Items from a data source:
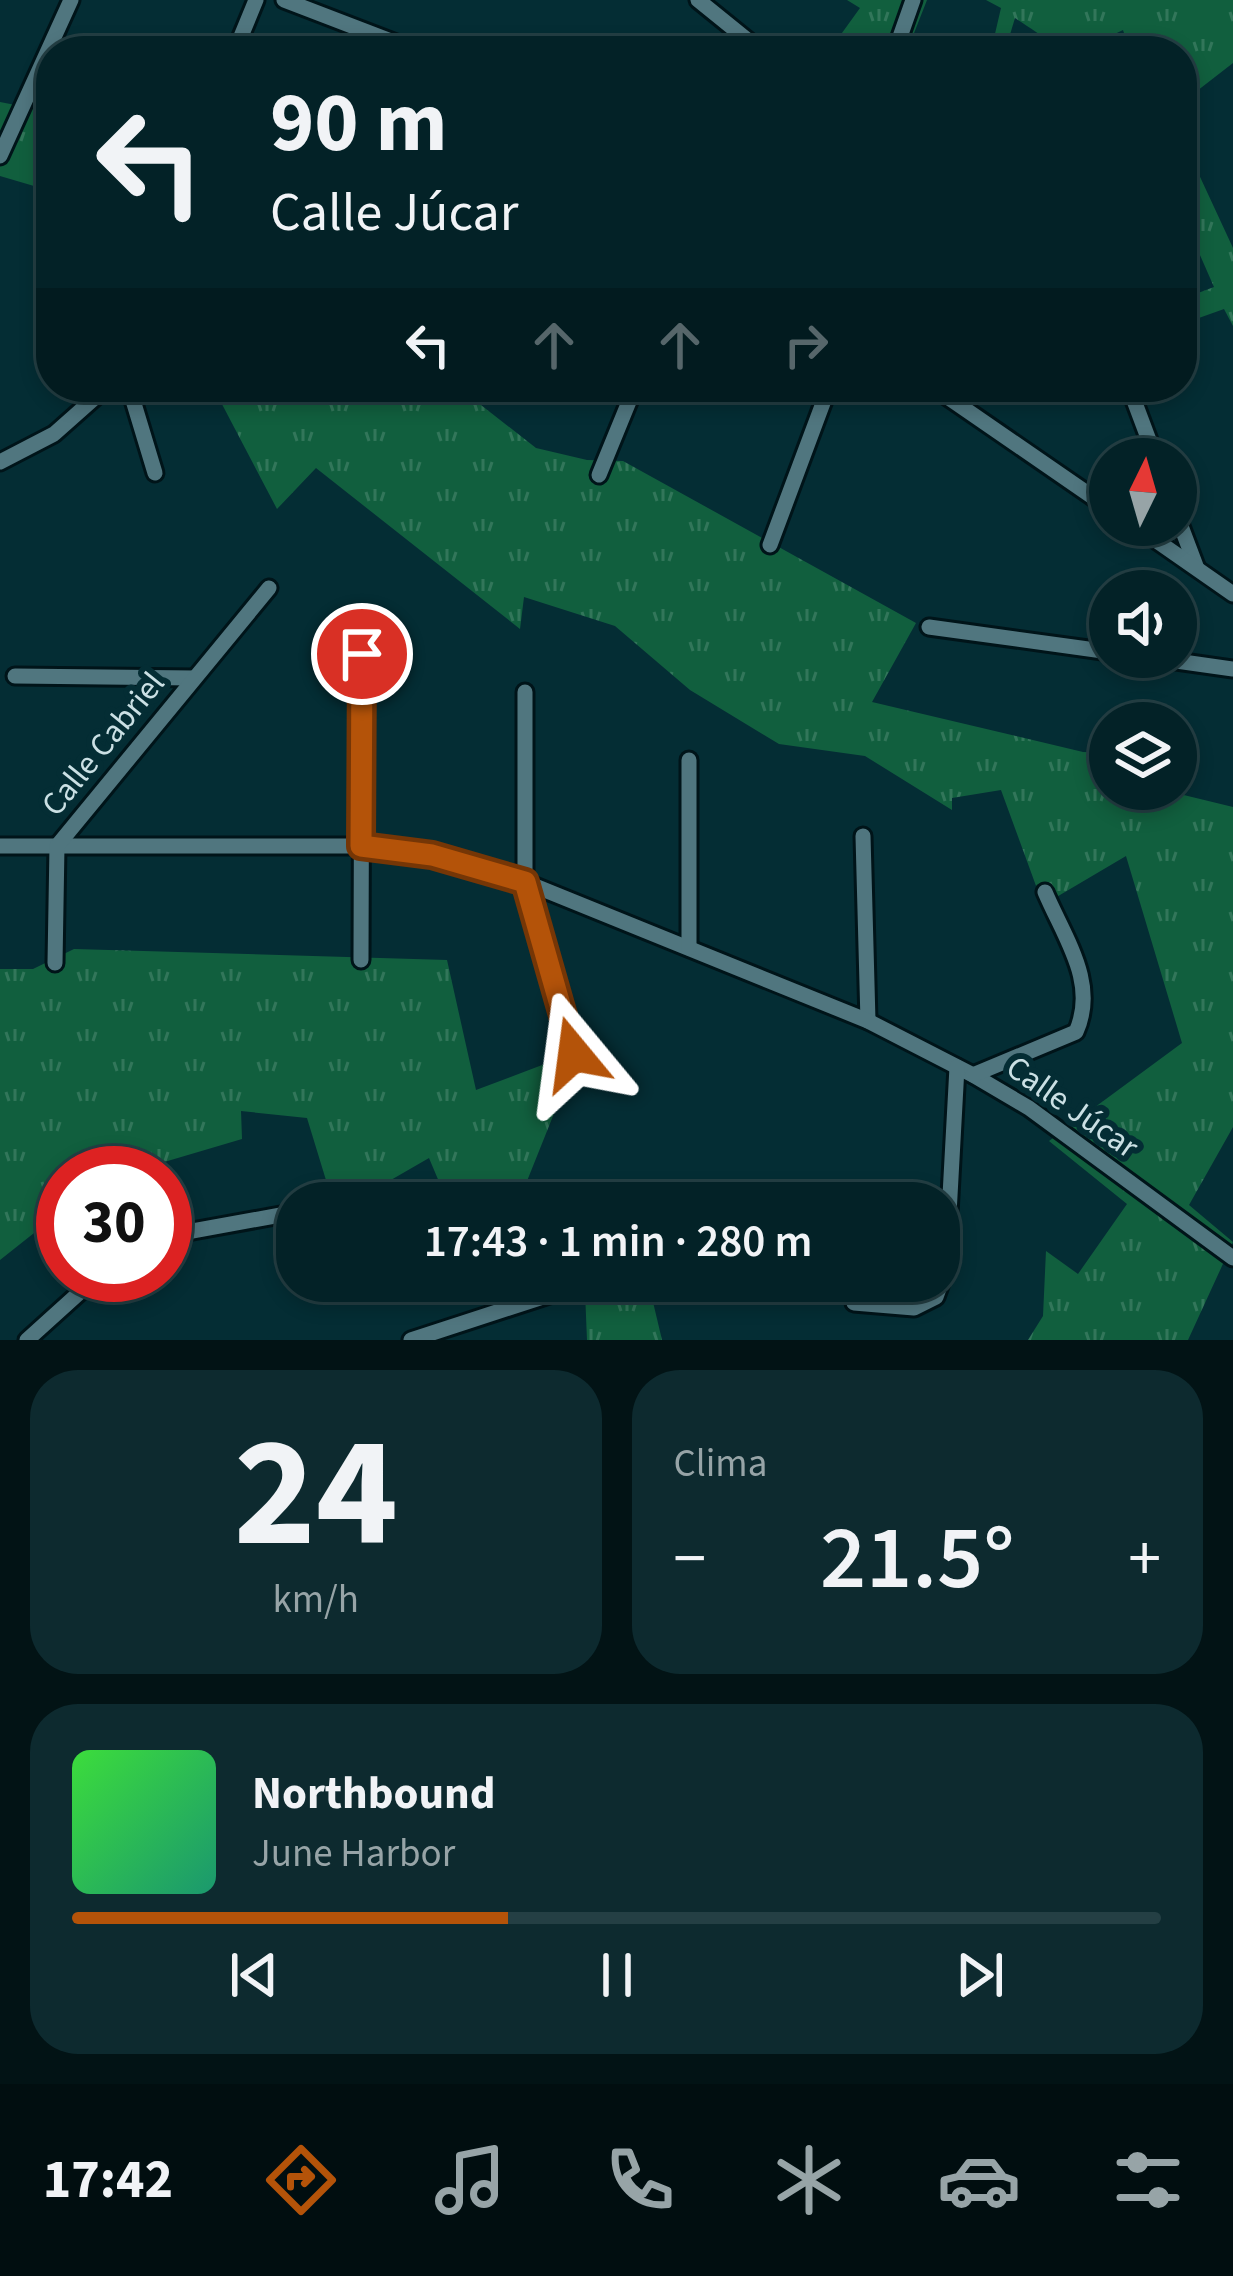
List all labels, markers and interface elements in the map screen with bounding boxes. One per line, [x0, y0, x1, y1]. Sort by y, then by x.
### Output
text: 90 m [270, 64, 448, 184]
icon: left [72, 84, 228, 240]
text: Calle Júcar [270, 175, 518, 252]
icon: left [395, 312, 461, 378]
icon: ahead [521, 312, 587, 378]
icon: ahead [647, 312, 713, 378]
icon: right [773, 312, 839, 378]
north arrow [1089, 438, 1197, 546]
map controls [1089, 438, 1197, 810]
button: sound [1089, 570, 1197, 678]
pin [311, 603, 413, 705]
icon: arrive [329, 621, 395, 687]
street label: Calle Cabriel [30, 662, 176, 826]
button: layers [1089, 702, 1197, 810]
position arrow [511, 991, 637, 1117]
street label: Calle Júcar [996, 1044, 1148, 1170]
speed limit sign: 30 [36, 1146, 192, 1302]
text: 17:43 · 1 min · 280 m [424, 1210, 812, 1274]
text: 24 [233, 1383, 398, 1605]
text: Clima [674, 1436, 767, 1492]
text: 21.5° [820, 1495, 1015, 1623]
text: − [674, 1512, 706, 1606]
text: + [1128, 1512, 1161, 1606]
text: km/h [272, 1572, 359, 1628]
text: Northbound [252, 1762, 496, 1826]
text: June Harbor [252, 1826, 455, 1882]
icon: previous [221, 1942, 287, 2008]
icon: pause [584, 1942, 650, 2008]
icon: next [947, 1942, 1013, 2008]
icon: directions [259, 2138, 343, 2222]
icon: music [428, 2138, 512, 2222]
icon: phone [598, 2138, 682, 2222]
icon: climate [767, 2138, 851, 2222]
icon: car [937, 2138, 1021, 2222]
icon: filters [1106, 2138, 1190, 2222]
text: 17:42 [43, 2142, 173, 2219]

Aim of the exercise: The entries above are to be printed again word for word, with every picture removed.

Result of this task:
List all labels, markers and interface elements in the map screen with bounding boxes. One per line, [x0, y0, x1, y1]. Sort by y, then by x.
### Output
text: 90 m [270, 64, 448, 184]
icon: left [72, 84, 228, 240]
text: Calle Júcar [270, 175, 518, 252]
icon: left [395, 312, 461, 378]
icon: ahead [521, 312, 587, 378]
icon: ahead [647, 312, 713, 378]
icon: right [773, 312, 839, 378]
north arrow [1089, 438, 1197, 546]
map controls [1089, 438, 1197, 810]
button: sound [1089, 570, 1197, 678]
pin [311, 603, 413, 705]
icon: arrive [329, 621, 395, 687]
street label: Calle Cabriel [30, 662, 176, 826]
button: layers [1089, 702, 1197, 810]
position arrow [511, 991, 637, 1117]
street label: Calle Júcar [996, 1044, 1148, 1170]
speed limit sign: 30 [36, 1146, 192, 1302]
text: 17:43 · 1 min · 280 m [424, 1210, 812, 1274]
text: 24 [233, 1383, 398, 1605]
text: Clima [674, 1436, 767, 1492]
text: 21.5° [820, 1495, 1015, 1623]
text: − [674, 1512, 706, 1606]
text: + [1128, 1512, 1161, 1606]
text: km/h [272, 1572, 359, 1628]
text: Northbound [252, 1762, 496, 1826]
text: June Harbor [252, 1826, 455, 1882]
icon: previous [221, 1942, 287, 2008]
icon: pause [584, 1942, 650, 2008]
icon: next [947, 1942, 1013, 2008]
icon: directions [259, 2138, 343, 2222]
icon: music [428, 2138, 512, 2222]
icon: phone [598, 2138, 682, 2222]
icon: climate [767, 2138, 851, 2222]
icon: car [937, 2138, 1021, 2222]
icon: filters [1106, 2138, 1190, 2222]
text: 17:42 [43, 2142, 173, 2219]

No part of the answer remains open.